The ramp-up in testing comes as state and local lawmakers representing minority communities gave impassioned pleas on Friday for help for their constituents, including better access to tests, places to quarantine and rent assistance.
Also on MarketWatch: Immigrant New Yorkers continue to risk their health in search of jobs
There is an acute need for places within minority communities for sick people to quarantine away from other family members, especially given so many frontline and essential workers come from minority neighborhoods like Harlem. And at home, density poses a particular challenge since households in New York City’s black and immigrant communities are often intergenerational and include multiple families under a single roof.
“These are the same people who are living two or three families on top of each other,” said Taylor, the state assemblyman.
His colleague, state Assemblywoman Inez E. Dickens, a Democrat who represents parts of Central Harlem, has called for an empty addiction rehabilitation facility on Park Avenue in Harlem to be repurposed as a place to quarantine mildly ill coronavirus patients close to their homes.

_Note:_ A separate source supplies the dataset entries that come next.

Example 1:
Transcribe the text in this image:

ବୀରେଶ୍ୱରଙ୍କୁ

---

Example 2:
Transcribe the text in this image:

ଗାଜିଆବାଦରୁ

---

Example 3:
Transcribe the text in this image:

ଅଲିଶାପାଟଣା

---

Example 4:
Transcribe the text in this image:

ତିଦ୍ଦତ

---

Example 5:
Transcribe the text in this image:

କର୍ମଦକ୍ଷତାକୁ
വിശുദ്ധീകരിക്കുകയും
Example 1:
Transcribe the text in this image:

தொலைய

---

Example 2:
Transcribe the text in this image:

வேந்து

“The hospital protocols say go back home; this is not fair,” Dickens said.
Sending sick people back home poses a particular risk to the nearly 400,000 people living in New York City public housing developments.
Residents of these densely packed apartment towers, already in derelict condition in the best of times, now have to contend with even less-frequent maintenance and cleaning amid the disease outbreak, said state Assemblyman Robert Rodriguez. A Democrat, he represents East Harlem, where there are 21 public housing apartments, “the highest number of public housing developments in the state,” Rodriguez said, calling for more support for the city’s public housing system.

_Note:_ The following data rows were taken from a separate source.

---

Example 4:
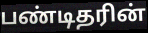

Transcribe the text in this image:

பண்டிதரின்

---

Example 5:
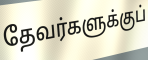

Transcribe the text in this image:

தேவர்களுக்குப்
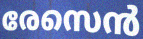
രേസെൻ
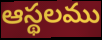
ఆస్థలము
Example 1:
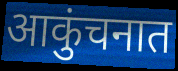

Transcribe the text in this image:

आकुंचनात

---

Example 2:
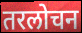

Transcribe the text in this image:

तरलोचन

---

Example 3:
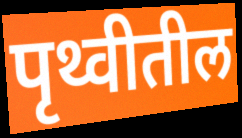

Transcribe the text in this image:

पृथ्वीतील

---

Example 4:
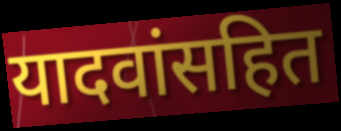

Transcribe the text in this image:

यादवांसहित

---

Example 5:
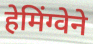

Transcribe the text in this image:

हेमिंग्वेने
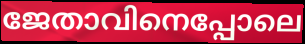
ജേതാവിനെപ്പോലെ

New York City is no outlier. In fact, fatality data in Chicago and Louisiana have shown even greater degrees of racial disparity from the virus. It also reflects inequities registered statewide.
In New York state, excluding the five boroughs, 32% of people who died from the disease were black or Latino, though those groups make up only 21% of the population. Statewide, more than 14,800 people had died and nearly a quarter million had tested positive as of Friday.

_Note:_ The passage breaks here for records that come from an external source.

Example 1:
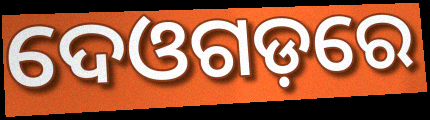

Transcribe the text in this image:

ଦେଓଗଡ଼ରେ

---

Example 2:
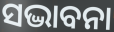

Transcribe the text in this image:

ସଦ୍ଭାବନା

“Were not the bankers and the big executives,” said state Sen. Robert Jackson, a Democrat who represents Washington Heights. “We’re the ones on the line doing the things we need to do.”
In other developments on Friday:
- In New York City, the number of people admitted to hospitals with suspected COVID-19 cases fell to 329 as of Tuesday, the latest full-day of data, down from 386 on Monday, de Blasio said.
- He also announced donations of vital personal protective equipment from private companies, including 300,000 pieces from Americares and 90,000 N95 masks from Peloton. PTON, -7.86%
- New York Gov. Andrew Cuomo said total hospitalizations are also ticking down at the state level and the net number of intubations is falling.
- But the number of daily deaths, he said, “refuses to come down dramatically.” There were 630 deaths recorded statewide since Thursday morning, still less than the peak last week of nearly 800.
- Cuomo said the state is facing a $10 billion to $15 billion budget shortfall and called on the federal government to direct the next batch of stimulus money toward state and local budgets.
- He also responded in real-time to tweets from President Donald Trump, as the two traded barbs during his daily briefing.